- Texte à lire:

━━━

C’est seulement vers la fin des années 1750, sous la protection divine du grand âge que Katzenellenbogen se sentit à nouveau livre de consulter son « livre adoré » autant qu’il le voulait. Cette réconciliation se produisit vers la fin de l’été 1756 en plein tumulte frankiste ; quelques mois plus tôt, Katzenellenbogen avait reçu la missive de Landau qui l’avertissait de la recrudescence d’hérésie et de la nécessité de dresser une barrière contre toute étude kabbalistique. Au cours des trois dernières années de sa vie, Katzenellenbogen penchait dans une tout autre direction. 

Pourtant, il n’adhérait pas pleinement au sabbataïsme, mais ses objections quant à cette hérésie étaient limitées. Si « le grand scandale qui fait trébucher » avait causé du mal aux Juifs, il ne le percevait pas entièrement de manière négative. La tradition juive manquait de terminologie technique et d’expérience historique pour définir une hérésie et ce qu’il convenait de faire. Katzenellenbogen plaidait pour un rejet de certains tropes sabbataïstes, sans pour autant renoncer à toute leur production. En fait, la correspondance entre Landau et Katzenellenbogen présente un fort contraste, surtout à partir de 1756. Lorsque le responsable du consistoire de Prague tentait de fixer une claire ligne de démarcation entre l’orthodoxie, « l’intégralité des membres d’Israël » (shelume emune Yisra’el) et le sabbataïsme ou la kabbale, le vénérable rabbin de Boskowitz refusait d’admettre l’existence de tels principes de ségrégation.

━━━

Données enregistrées
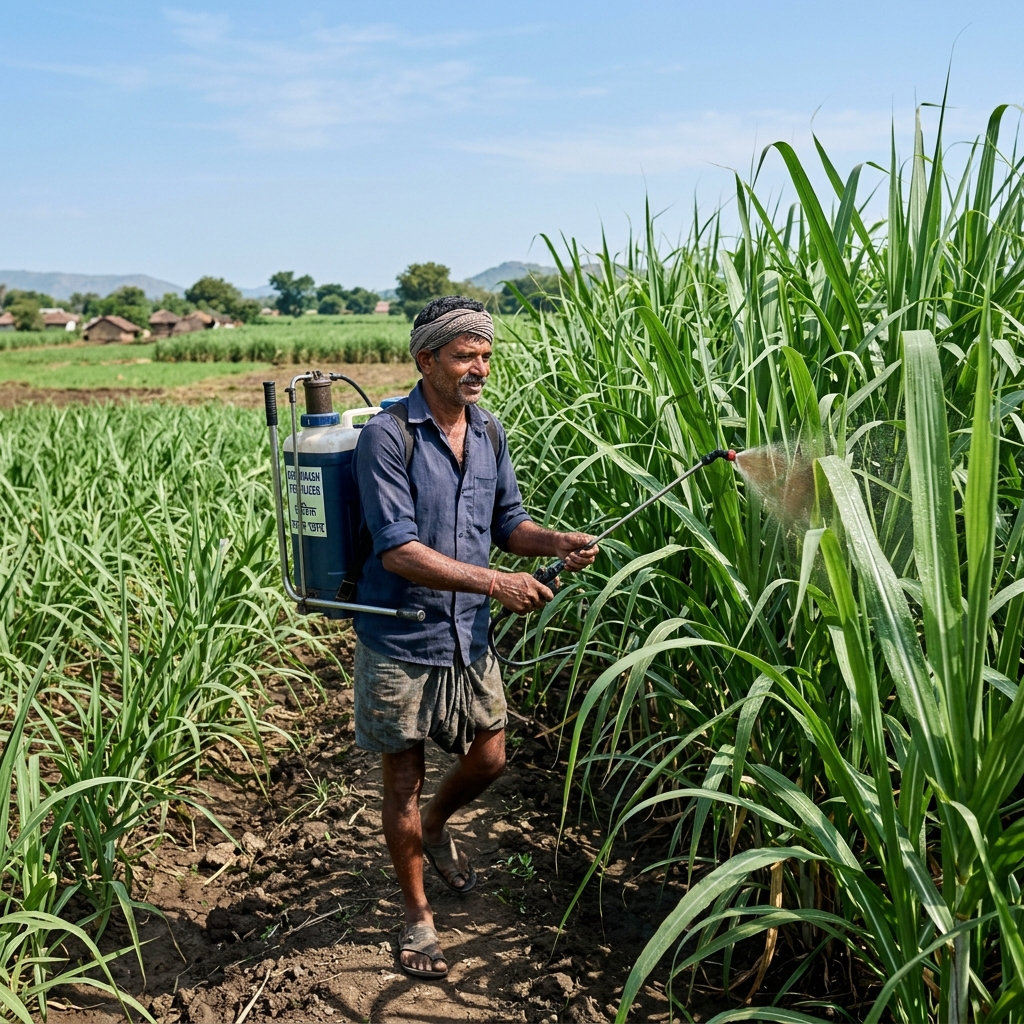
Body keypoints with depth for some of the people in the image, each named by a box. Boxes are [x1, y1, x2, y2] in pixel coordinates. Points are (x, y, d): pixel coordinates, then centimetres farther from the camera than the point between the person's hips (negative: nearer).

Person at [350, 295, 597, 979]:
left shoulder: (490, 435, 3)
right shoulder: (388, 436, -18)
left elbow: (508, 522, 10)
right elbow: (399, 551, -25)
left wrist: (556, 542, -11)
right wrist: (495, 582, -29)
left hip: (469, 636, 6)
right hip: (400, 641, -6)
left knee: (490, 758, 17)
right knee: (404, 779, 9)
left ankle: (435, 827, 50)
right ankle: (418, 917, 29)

━━━

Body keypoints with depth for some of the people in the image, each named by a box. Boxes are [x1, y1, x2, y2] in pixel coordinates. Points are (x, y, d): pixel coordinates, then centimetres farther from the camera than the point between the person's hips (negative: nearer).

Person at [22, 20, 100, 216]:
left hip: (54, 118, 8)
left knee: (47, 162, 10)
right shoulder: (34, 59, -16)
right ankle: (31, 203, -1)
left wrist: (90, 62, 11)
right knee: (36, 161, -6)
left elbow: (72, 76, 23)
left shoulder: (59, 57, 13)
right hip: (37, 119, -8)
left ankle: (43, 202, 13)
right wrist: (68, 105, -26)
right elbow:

━━━

- Consigne:
Recopiez mot pour mot le passage du texte sur Katzenellenbogen qui commence à « C’est seulement vers » et se termine à « tout autre direction. ». Appuyez-vous uniquement sur le texte.

- Solution:
C’est seulement vers la fin des années 1750, sous la protection divine du grand âge que Katzenellenbogen se sentit à nouveau livre de consulter son « livre adoré » autant qu’il le voulait. Cette réconciliation se produisit vers la fin de l’été 1756 en plein tumulte frankiste ; quelques mois plus tôt, Katzenellenbogen avait reçu la missive de Landau qui l’avertissait de la recrudescence d’hérésie et de la nécessité de dresser une barrière contre toute étude kabbalistique. Au cours des trois dernières années de sa vie, Katzenellenbogen penchait dans une tout autre direction.